About the App

The application uses Flask to display data from the Smart Home Monitoring system. with the use of a filtering system, it is possible to define a time/date range and the set of individual appliances to display the data for.

How it works

After selecting the desired filters, you can click the Filter button which sends a POST request to the application. Upon receiving this request, the application will fetch the data from the database based on your selected criteria and render it on the page using a Plotly graph. This task flow is depicted in the figure below:

../_images/app_flow.png

Available pages

So far, the available routes include only two pages - Index page and Dashboards page. The bulk of the application is contained within the Dashboards page. The backend functions that run behind the scenes are explained below in this section.

Why it might take time to process the request

Each stage of the process outlined in the previous section takes some time to complete. First, the query execution depends on the complexity of that query, as well as the number of data points that fall within the query criteria. The wider the time range, for example, the more data will have to be processed/displayed.

Second, it takes a considerable amount of time to render a large number of data points. In fact, plot rendering takes up the majority of the time necessary to process your request. Unfortunately, this time can not easily be cut down, as it depends on the efficiency of third-party libraries.

Note

Be cautious of selecting very large time ranges. As a best-practice, you should always pick the date range you wish to see data for. Every additional day selected will notably contribute to the loading time required to display the results.

Using resampling to cut down the loading time

As explained in the previous section, the fewer data points there are to render, the faster your request will be processed. As an option to cut-down this time, it is possible to resample the data before rendering it on screen. This means averaging out over a certain time frame, thus decreasing the total number of data points. Resampling the data on a new frequency simply means averaging out over all the points at the new frequency, i.e., smoothing out the data curve. As such, the data loses some granularity for the trade-off of faster loading time.

With the idea clearly outlined, let us see a concrete example. Imagine you have a date range from October 1st to October 10th. Given that the data is collected at 1-minute frequency (meaning each day amounts to 1 * 60 * 24 = 1440 timestamps), every filter will have 1400 (timestamps) * 10 (days) = 14 000 data points to display. Imagine you would select 5 filters - that totals up to 70 000 data points.

If you choose to resample your data at, say, a 10 minute interval, this will cut down the number of data points ten-fold, i.e. to 7 000. In other words, this means 90% fewer data points to render. If then, you would resample your data at even lower frequencies, say 1-hour, the total number of data points would be about 1 166, equating to over 98% reduction of data points to render.

Below is a picture of how resmpampling may alter the rendered graph. The red line represents the original data curve, while the blue line displays the resampled one. This particular graph, however, displays a rather crude frequency of data. In the case of this application, such changes in the curve would amount to roughly 1-hour to 1-day resampling. Choosing lower frequencies (10-minute, 30-minute) would still cut down the loading time notably, without having major influence on the way the graph looks.

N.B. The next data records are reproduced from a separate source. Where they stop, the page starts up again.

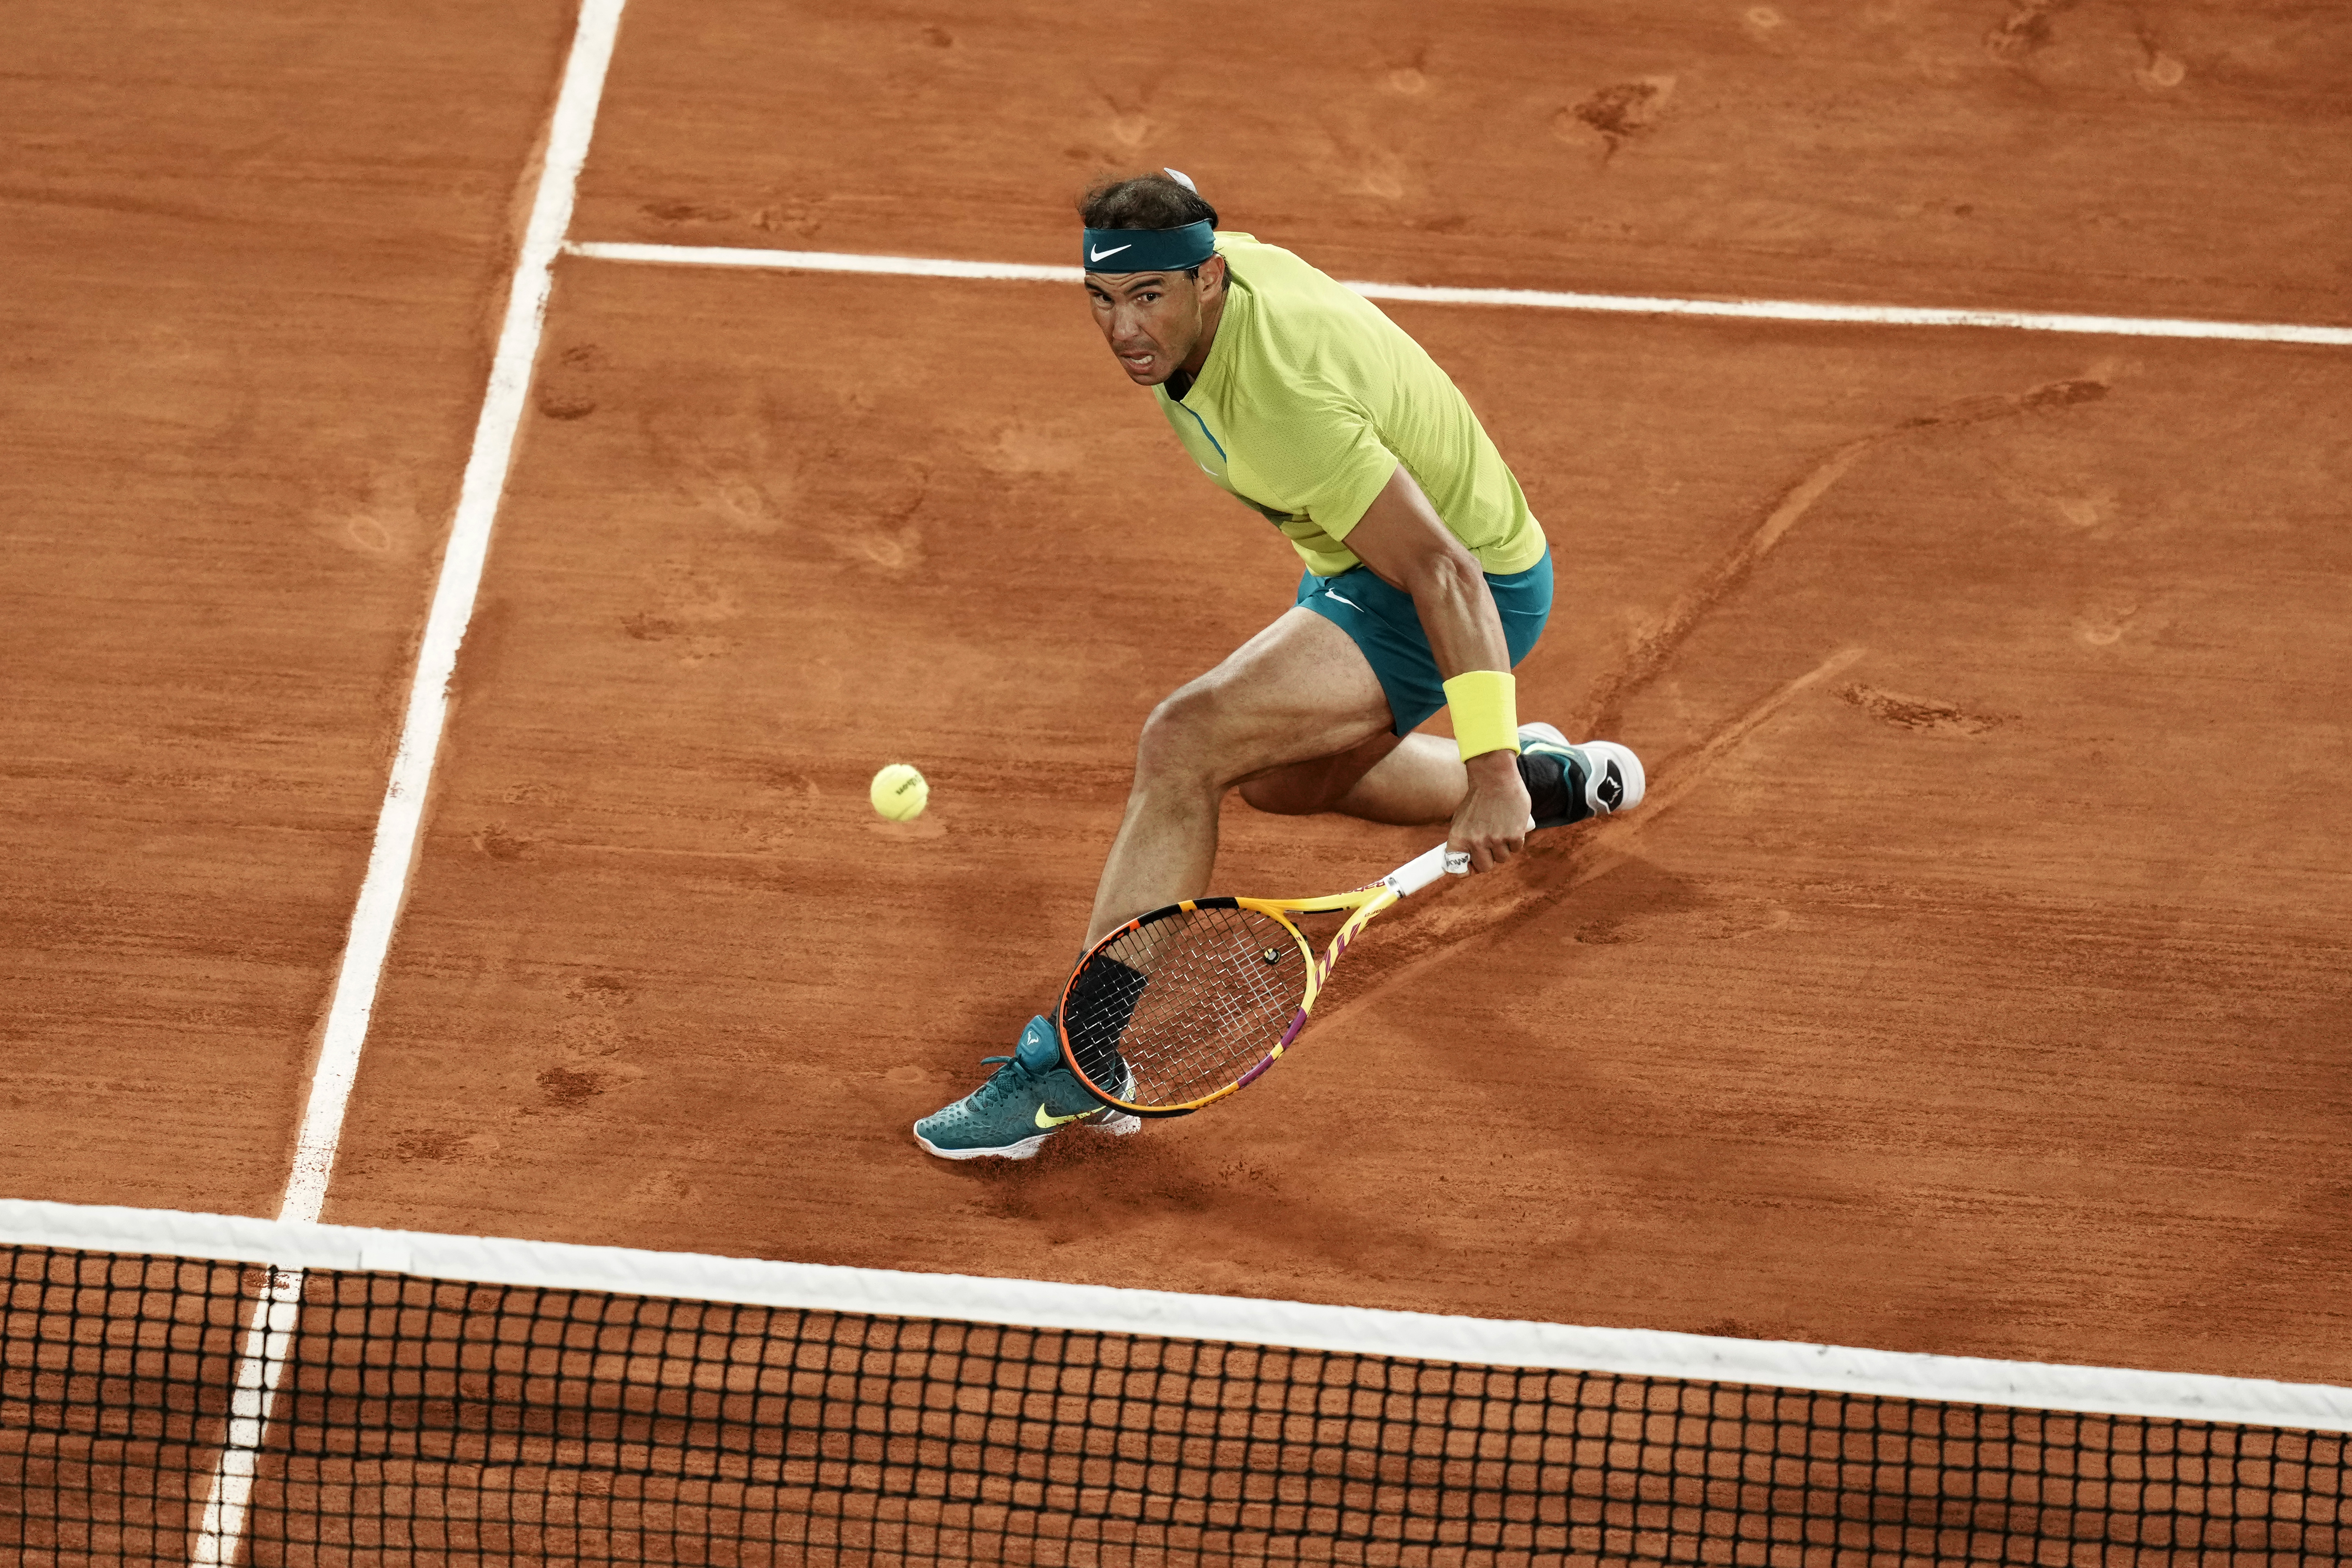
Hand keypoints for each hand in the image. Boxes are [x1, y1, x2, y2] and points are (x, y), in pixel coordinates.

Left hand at [1448, 750, 1530, 872]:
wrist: (1495, 778)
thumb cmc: (1477, 799)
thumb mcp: (1461, 819)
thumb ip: (1463, 840)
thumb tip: (1466, 861)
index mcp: (1458, 838)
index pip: (1458, 869)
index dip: (1466, 871)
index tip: (1470, 867)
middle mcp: (1476, 841)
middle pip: (1485, 867)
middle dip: (1489, 859)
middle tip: (1491, 846)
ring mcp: (1496, 839)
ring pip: (1503, 859)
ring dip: (1504, 848)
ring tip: (1501, 830)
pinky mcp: (1514, 835)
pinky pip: (1516, 849)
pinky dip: (1515, 840)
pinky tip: (1512, 826)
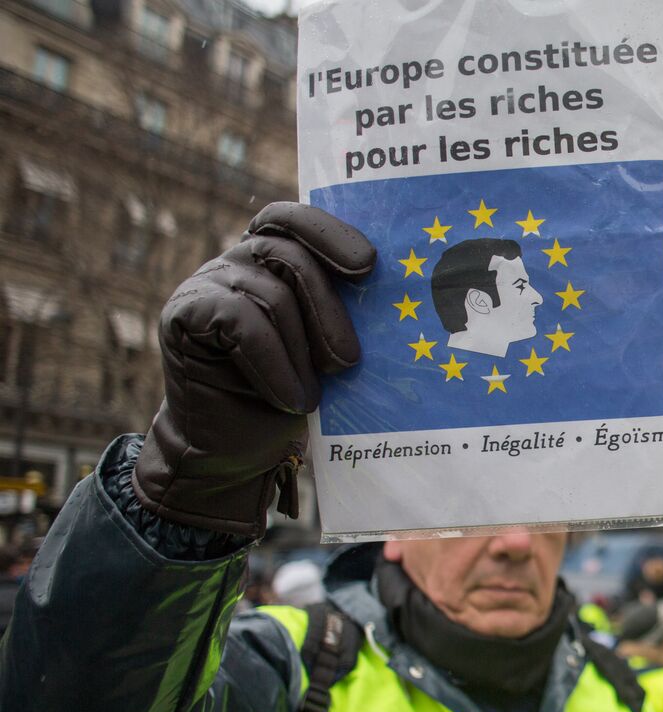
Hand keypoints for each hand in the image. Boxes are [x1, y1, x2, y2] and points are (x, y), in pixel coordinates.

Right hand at [133, 202, 375, 536]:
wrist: (234, 451)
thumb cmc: (289, 397)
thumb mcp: (324, 349)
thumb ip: (339, 312)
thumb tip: (392, 294)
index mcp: (270, 261)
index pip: (293, 221)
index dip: (329, 232)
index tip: (368, 264)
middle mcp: (235, 263)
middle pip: (289, 255)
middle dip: (328, 308)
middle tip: (350, 360)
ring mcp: (205, 286)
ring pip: (271, 294)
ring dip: (303, 350)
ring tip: (315, 395)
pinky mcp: (183, 317)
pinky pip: (241, 324)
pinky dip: (275, 365)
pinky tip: (294, 399)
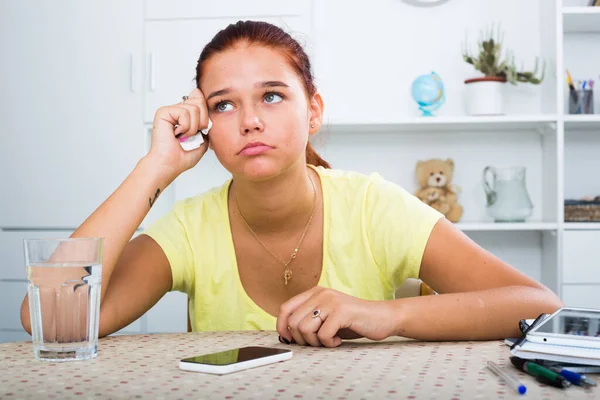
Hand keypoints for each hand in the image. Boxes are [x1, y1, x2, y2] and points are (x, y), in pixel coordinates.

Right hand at [147, 88, 209, 178]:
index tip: (200, 129)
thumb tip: (210, 115)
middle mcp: (177, 111)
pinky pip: (184, 112)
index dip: (205, 114)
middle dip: (202, 122)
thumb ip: (207, 126)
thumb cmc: (181, 157)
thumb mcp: (203, 141)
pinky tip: (177, 134)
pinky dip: (185, 127)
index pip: (200, 100)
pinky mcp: (163, 112)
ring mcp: (170, 111)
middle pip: (199, 101)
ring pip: (194, 108)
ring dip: (192, 128)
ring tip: (183, 136)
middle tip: (192, 134)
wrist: (170, 165)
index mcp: (185, 116)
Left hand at [276, 286, 396, 347]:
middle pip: (293, 322)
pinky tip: (338, 341)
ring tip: (329, 341)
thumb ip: (308, 320)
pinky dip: (329, 343)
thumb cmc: (353, 321)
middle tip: (318, 342)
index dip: (282, 326)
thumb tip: (285, 335)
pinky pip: (323, 335)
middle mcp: (320, 294)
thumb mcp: (326, 317)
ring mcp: (331, 301)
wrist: (382, 317)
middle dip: (302, 339)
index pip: (285, 308)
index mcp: (315, 292)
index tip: (289, 339)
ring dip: (315, 342)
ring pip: (305, 329)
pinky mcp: (342, 312)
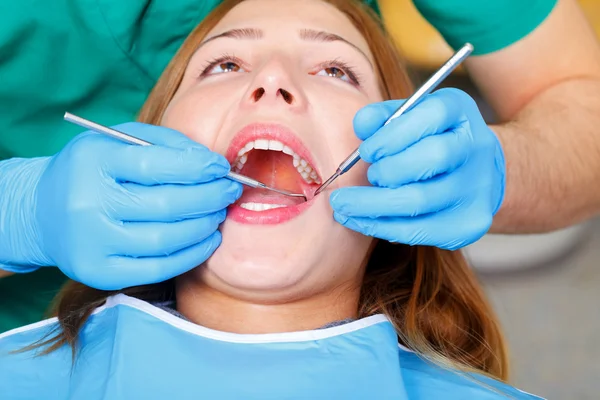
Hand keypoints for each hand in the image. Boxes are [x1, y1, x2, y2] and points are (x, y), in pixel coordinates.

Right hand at [4, 123, 240, 289]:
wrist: (42, 211)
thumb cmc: (93, 171)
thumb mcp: (119, 142)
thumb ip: (166, 144)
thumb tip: (212, 163)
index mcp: (92, 162)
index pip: (153, 165)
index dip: (197, 168)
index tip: (221, 167)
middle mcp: (87, 204)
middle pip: (166, 205)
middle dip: (209, 197)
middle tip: (230, 190)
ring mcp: (91, 243)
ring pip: (166, 239)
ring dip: (205, 225)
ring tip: (219, 212)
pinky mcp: (99, 272)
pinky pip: (158, 268)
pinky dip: (192, 254)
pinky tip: (208, 238)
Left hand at [330, 88, 504, 249]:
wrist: (475, 172)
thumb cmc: (428, 139)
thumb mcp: (407, 117)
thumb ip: (381, 117)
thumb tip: (361, 125)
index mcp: (459, 111)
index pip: (431, 115)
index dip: (392, 135)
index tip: (366, 152)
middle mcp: (476, 147)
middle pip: (432, 158)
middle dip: (388, 170)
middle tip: (369, 176)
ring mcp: (477, 188)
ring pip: (420, 201)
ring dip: (373, 205)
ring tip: (346, 205)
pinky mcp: (470, 223)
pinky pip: (418, 230)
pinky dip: (381, 227)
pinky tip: (358, 221)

../_images/resampling_graph.png

When to use resampling

Resampling is a powerful tool to cut down loading time, but comes at the expense of loss of granularity. Here are several rules of thumb for when to use vs. avoid resampling your data:

  • Choose resampling if you are interested only in general trends (such as temperature, moisture, light, etc.). These trends are clearly visible even under lower data frequencies, and downsampling will skew the overall picture very little.

  • Avoid resampling if you are interested in concrete numbers, such as the precise timestamp of a heating system being turned on. Resampling would skew the picture here, giving you imprecise (or averaged out) numbers.

  • Both options are fine (resampling and not resampling) if you wish to see only a short time period, such as several hours, or a single day. The graph should load quite fast in either case, so the overall impact on your experience should be minimal. That being said, resampling will still cut down the loading time.

Modifying data display type

Apart from resampling, there is also an option to modify the data display type. What this means is that you can choose the aggregation method for different periods of data.

Consider the following example: the data gets displayed, by default, at 1-minute intervals. This is the highest granularity available, as the API collects data at this frequency. However, you can choose to display the data at, say, 1-hour intervals. This means that the data will be aggregated over 1-hour periods, and the graph will display the average value for each hour. Now if you were not interested in averages, but rather, say, in the maximum value for each hour, you could choose to display the data with the display type (i.e., aggregation method) set to max.

The available aggregation methods are:

  • mean - show the average value of all data points in the period

  • max - show the maximum value of all data points in the period

  • min - show the minimum value of all data points in the period

  • last - show the last value of all data points in the period

With this, you can choose the aggregation method that best suits your needs. You can now choose from a number of different scenarios, such as:

  • Displaying the average temperature over 1-hour intervals

  • Displaying the maximum power consumption over 1-day intervals

  • Displaying the minimum light intensity over 1-week intervals

  • Displaying the last value of the heating system being turned on over 1-month intervals

and so on. Anyway, the choice is yours.